What a week it’s been. And it’s only Wednesday.

On Monday, OpenAI launched their new GPT4o model, a faster and cheaper model (half the price and twice the speed of GPT4-Turbo), while also being an “omni-modal” model, with a very compelling demo demonstrating how fast it is, and what it means to be omni-modal.

On Tuesday Google announced (among many other cool announcements) the general availability of Gemini 1.5 Flash. This model is also faster and cheaper while supporting the previous long context length of 1M tokens that we saw in the full Google Pro 1.5 model.

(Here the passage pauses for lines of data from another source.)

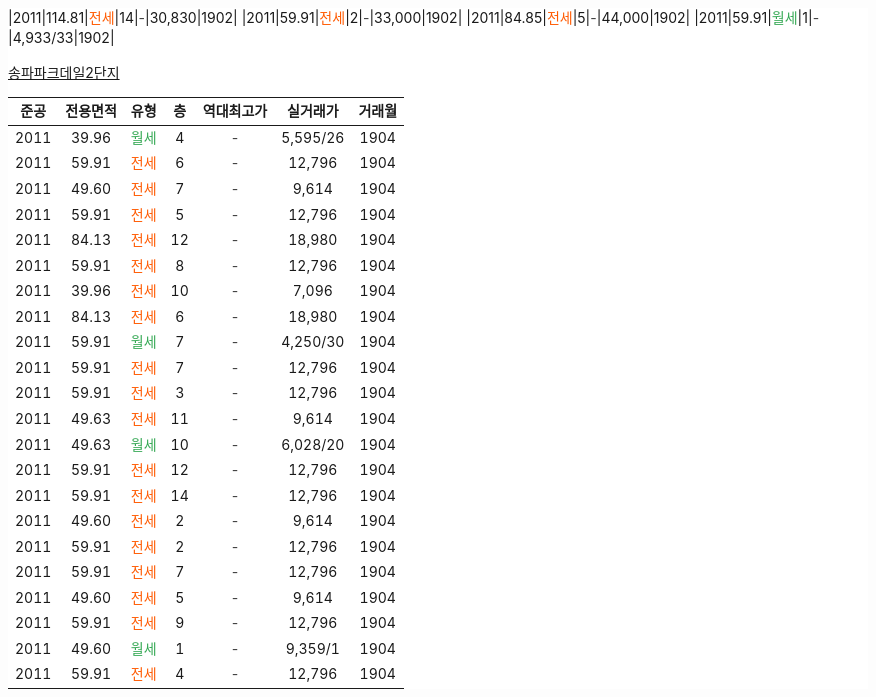 |2011|114.81|<span style="color:#ff5a00">전세</span>|14|<span style="color:#444444">-</span>|30,830|1902|
|2011|59.91|<span style="color:#ff5a00">전세</span>|2|<span style="color:#444444">-</span>|33,000|1902|
|2011|84.85|<span style="color:#ff5a00">전세</span>|5|<span style="color:#444444">-</span>|44,000|1902|
|2011|59.91|<span style="color:#34a853">월세</span>|1|<span style="color:#444444">-</span>|4,933/33|1902|


<script async src="//pagead2.googlesyndication.com/pagead/js/adsbygoogle.js"></script>

<ins class="adsbygoogle"
     style="display:block"
     data-ad-client="ca-pub-2446590836940007"
     data-ad-slot="1659523306"
     data-ad-format="auto"
     data-full-width-responsive="true"></ins>
<script>
(adsbygoogle = window.adsbygoogle || []).push({});
</script>


[송파파크데일2단지](https://search.naver.com/search.naver?query=%EC%84%9C%EC%9A%B8%ED%8A%B9%EB%B3%84%EC%8B%9C+%EC%86%A1%ED%8C%8C%EA%B5%AC+%EB%A7%88%EC%B2%9C%EB%8F%99+%EC%86%A1%ED%8C%8C%ED%8C%8C%ED%81%AC%EB%8D%B0%EC%9D%BC2%EB%8B%A8%EC%A7%80)

|준공|전용면적|유형|층|역대최고가|실거래가|거래월|
|:---:|:---:|:---:|:---:|:---:|:---:|:---:|
|2011|39.96|<span style="color:#34a853">월세</span>|4|<span style="color:#444444">-</span>|5,595/26|1904|
|2011|59.91|<span style="color:#ff5a00">전세</span>|6|<span style="color:#444444">-</span>|12,796|1904|
|2011|49.60|<span style="color:#ff5a00">전세</span>|7|<span style="color:#444444">-</span>|9,614|1904|
|2011|59.91|<span style="color:#ff5a00">전세</span>|5|<span style="color:#444444">-</span>|12,796|1904|
|2011|84.13|<span style="color:#ff5a00">전세</span>|12|<span style="color:#444444">-</span>|18,980|1904|
|2011|59.91|<span style="color:#ff5a00">전세</span>|8|<span style="color:#444444">-</span>|12,796|1904|
|2011|39.96|<span style="color:#ff5a00">전세</span>|10|<span style="color:#444444">-</span>|7,096|1904|
|2011|84.13|<span style="color:#ff5a00">전세</span>|6|<span style="color:#444444">-</span>|18,980|1904|
|2011|59.91|<span style="color:#34a853">월세</span>|7|<span style="color:#444444">-</span>|4,250/30|1904|
|2011|59.91|<span style="color:#ff5a00">전세</span>|7|<span style="color:#444444">-</span>|12,796|1904|
|2011|59.91|<span style="color:#ff5a00">전세</span>|3|<span style="color:#444444">-</span>|12,796|1904|
|2011|49.63|<span style="color:#ff5a00">전세</span>|11|<span style="color:#444444">-</span>|9,614|1904|
|2011|49.63|<span style="color:#34a853">월세</span>|10|<span style="color:#444444">-</span>|6,028/20|1904|
|2011|59.91|<span style="color:#ff5a00">전세</span>|12|<span style="color:#444444">-</span>|12,796|1904|
|2011|59.91|<span style="color:#ff5a00">전세</span>|14|<span style="color:#444444">-</span>|12,796|1904|
|2011|49.60|<span style="color:#ff5a00">전세</span>|2|<span style="color:#444444">-</span>|9,614|1904|
|2011|59.91|<span style="color:#ff5a00">전세</span>|2|<span style="color:#444444">-</span>|12,796|1904|
|2011|59.91|<span style="color:#ff5a00">전세</span>|7|<span style="color:#444444">-</span>|12,796|1904|
|2011|49.60|<span style="color:#ff5a00">전세</span>|5|<span style="color:#444444">-</span>|9,614|1904|
|2011|59.91|<span style="color:#ff5a00">전세</span>|9|<span style="color:#444444">-</span>|12,796|1904|
|2011|49.60|<span style="color:#34a853">월세</span>|1|<span style="color:#444444">-</span>|9,359/1|1904|
|2011|59.91|<span style="color:#ff5a00">전세</span>|4|<span style="color:#444444">-</span>|12,796|1904|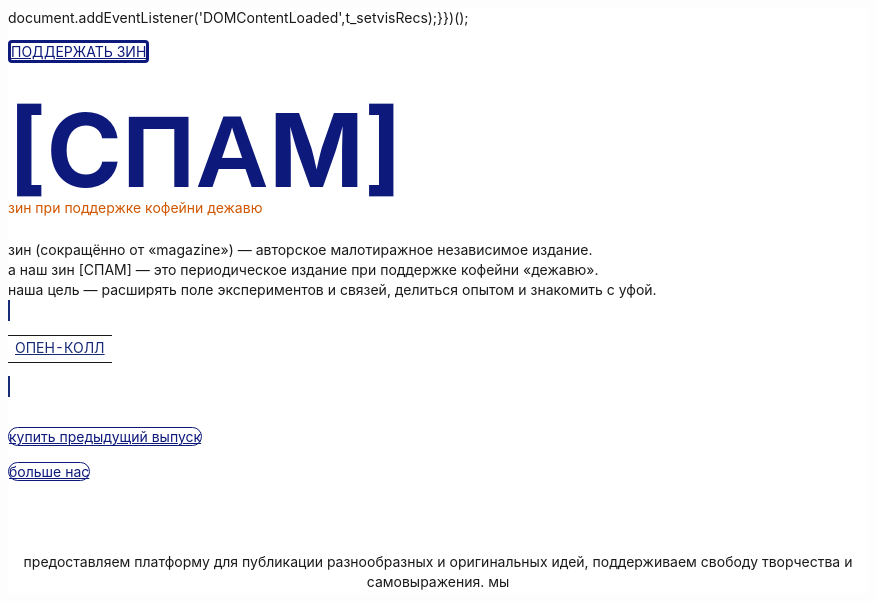 document.addEventListener('DOMContentLoaded',t_setvisRecs);}})();</script><style type="text/css">@media screen and (min-width: 980px) {.t-records {opacity: 0;}.t-records_animated {-webkit-transition: opacity ease-in-out .2s;-moz-transition: opacity ease-in-out .2s;-o-transition: opacity ease-in-out .2s;transition: opacity ease-in-out .2s;}.t-records.t-records_visible {opacity: 1;}}</style></head> <body class="t-body" style="margin:0;">  <div id="allrecords" class="t-records t-records_animated t-records_visible" data-hook="blocks-collection-content-node" data-tilda-project-id="10115425" data-tilda-page-id="51998197" data-tilda-formskey="9255afe1697da124b0356ca410115425" data-tilda-cookie="no" data-tilda-lazy="yes" data-tilda-root-zone="com"> <div id="rec822913093" class="r t-rec t-rec_pb_30" style="padding-bottom:30px; " data-record-type="393">  <div id="nav822913093marker"></div> <div id="nav822913093" class="t393 t393__positionfixed " style=" top:20px;bottom:;left:;right:20px; " data-navmarker="nav822913093marker" data-appearoffset="" data-hideoffset=""> <div class="t393__wrapper"> <a class="t-btn t393__submit t-btn_md " href="https://boosty.to/spamzine/single-payment/donation/646452/target?share=target_link" target="" style="color:#0d197b;border:3px solid #0d197b;background-color:#ffffff;border-radius:4px; -moz-border-radius:4px; -webkit-border-radius:4px;text-transform:uppercase;" data-buttonfieldset="button"> <span>поддержать зин</span> </a> </div> </div> </div> <div id="rec773602219" class="r t-rec t-rec_pt_45 t-rec_pb_0" style="padding-top:45px;padding-bottom:0px;background-color:#ffffff; " data-record-type="467" data-bg-color="#ffffff">  <div class="t467"> <div class="t-container t-align_center"> <div class="t-col t-col_12 "> <div class="t467__title t-title t-title_lg t-margin_auto" field="title"><div style="font-size: 102px; line-height: 24px;" data-customstyle="yes"><strong style="font-size: 102px; color: rgb(13, 25, 123);">[С</strong><strong style="font-size: 102px; color: rgb(13, 25, 123); font-family: Arial;">ПА</strong><strong style="font-size: 102px; color: rgb(13, 25, 123);">М]</strong><br><span style="color: rgb(208, 86, 0); font-size: 14px;">зин при поддержке кофейни дежавю</span></div></div> </div> </div> </div> </div> <div id="rec822908867" class="r t-rec t-rec_pt_0 t-rec_pb_30" style="padding-top:0px;padding-bottom:30px;background-color:#ffffff; " data-record-type="467" data-bg-color="#ffffff">  <div class="t467"> <div class="t-container t-align_center"> <div class="t-col t-col_10 t-prefix_1"> <div class="t467__descr t-descr t-descr_xl t-margin_auto" field="descr"><br>зин (сокращённо от «magazine») — авторское малотиражное независимое издание.<br>а наш зин [СПАМ] — это периодическое издание при поддержке кофейни «дежавю».<br>наша цель — расширять поле экспериментов и связей, делиться опытом и знакомить с уфой.</div> <a href="https://spamzine.tilda.ws/opencall" target="" class="t-btn t-btn_md " style="color:#172b77;border:2px solid #172b77;background-color:#ffffff;border-radius:0px; -moz-border-radius:0px; -webkit-border-radius:0px;" data-buttonfieldset="button"> <table role="presentation" style="width:100%; height:100%;"><tbody><tr><td data-field="buttontitle">ОПЕН-КОЛЛ</td></tr></tbody></table> </a> </div> </div> </div> </div> <div id="rec822910381" class="r t-rec t-rec_pt_0 t-rec_pb_15" style="padding-top:0px;padding-bottom:15px; " data-record-type="191">  <div class="t142"> <div class="t-container_100"> <div class="t142__wrapone"> <div class="t142__wraptwo"> <a class="t-btn t142__submit t142__submit_size_sm" href="https://boosty.to/spamzine/posts/c46eea67-1259-4b5e-8055-73e4ac198610?share=post_link" target="" style="color:#0d197b;border:1px solid #0d197b;border-radius:30px; -moz-border-radius:30px; -webkit-border-radius:30px;" data-buttonfieldset="button"> <span class="t142__text">купить предыдущий выпуск</span> </a> </div> </div> </div> </div> <script>t_onReady(function() {t_onFuncLoad('t142_checkSize',function() {t142_checkSize('822910381');});});window.addEventListener('load',function() {t_onFuncLoad('t142_checkSize',function() {t142_checkSize('822910381');});});</script> </div> <div id="rec822923316" class="r t-rec t-rec_pt_0 t-rec_pb_15" style="padding-top:0px;padding-bottom:15px; " data-record-type="191">  <div class="t142"> <div class="t-container_100"> <div class="t142__wrapone"> <div class="t142__wraptwo"> <a class="t-btn t142__submit t142__submit_size_sm" href="https://t.me/spamzine" target="_blank" style="color:#0d197b;border:1px solid #0d197b;border-radius:30px; -moz-border-radius:30px; -webkit-border-radius:30px;" data-buttonfieldset="button"> <span class="t142__text">больше нас</span> </a> </div> </div> </div> </div> <script>t_onReady(function() {t_onFuncLoad('t142_checkSize',function() {t142_checkSize('822923316');});});window.addEventListener('load',function() {t_onFuncLoad('t142_checkSize',function() {t142_checkSize('822923316');});});</script> </div> <div id="rec822916015" class="r t-rec t-rec_pt_0 t-rec_pb_0" style="padding-top:0px;padding-bottom:0px; " data-record-type="94">  <div class="t083"> <div class="t-container"> <div class="t-col t-col_8 t-prefix_4"> <div class="t083__inner" itemscope="" itemtype="http://schema.org/ImageObject"> <meta itemprop="image" content="https://static.tildacdn.info/tild6436-6132-4333-a535-373439653866/Group_1_1.png"> <div class="t083__imgwrapper"> <img class="t083__image t-img" src="images/Group_1_1.png" data-original="https://static.tildacdn.info/tild6436-6132-4333-a535-373439653866/Group_1_1.png" imgfield="img" alt=""> </div> <div class="t-title t083__textclass1 t083__textclass_nopostfix" style="top:200px;" field="title" itemprop="name"> <div style="font-size: 14px;" data-customstyle="yes"><br><p style="text-align: center;">предоставляем платформу для публикации разнообразных и оригинальных идей, поддерживаем свободу творчества и самовыражения. мы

Our team was able to quickly evaluate these models for their tendency to hallucinate using Hughes Hallucination Evaluation Model (HHEM).

The results?

Well, the models are certainly fast. But they are not as furious.

As our updated leaderboard shows, both models perform worse than their earlier iterations. GPT4-Turbo sported an amazing 2.5% and GPT4o worsened to 3.7%. Google Gemini 1.5 Pro shows a hallucination rate of 4.6% whereas the Flash model worsened to 5.3%.

Reflecting on this, it actually makes sense that models optimized for speed and cost would lose some of their capabilities. Of course, we’d rather that won’t be the case, but alas that’s a common engineering trade-off that seems to apply here too.

Figure 1: GPT4-turbo vs GPT4o hallucination rates

Figure 2: Gemini-Pro-1.5 vs Gemini-1.5-Flash hallucination rates

And finally, the news that Ilya is leaving OpenAI just dropped. As many have said, he is one of the most amazing innovators in the field, and I think I can safely say we are all extremely grateful for his contributions that led us all to this age of AI.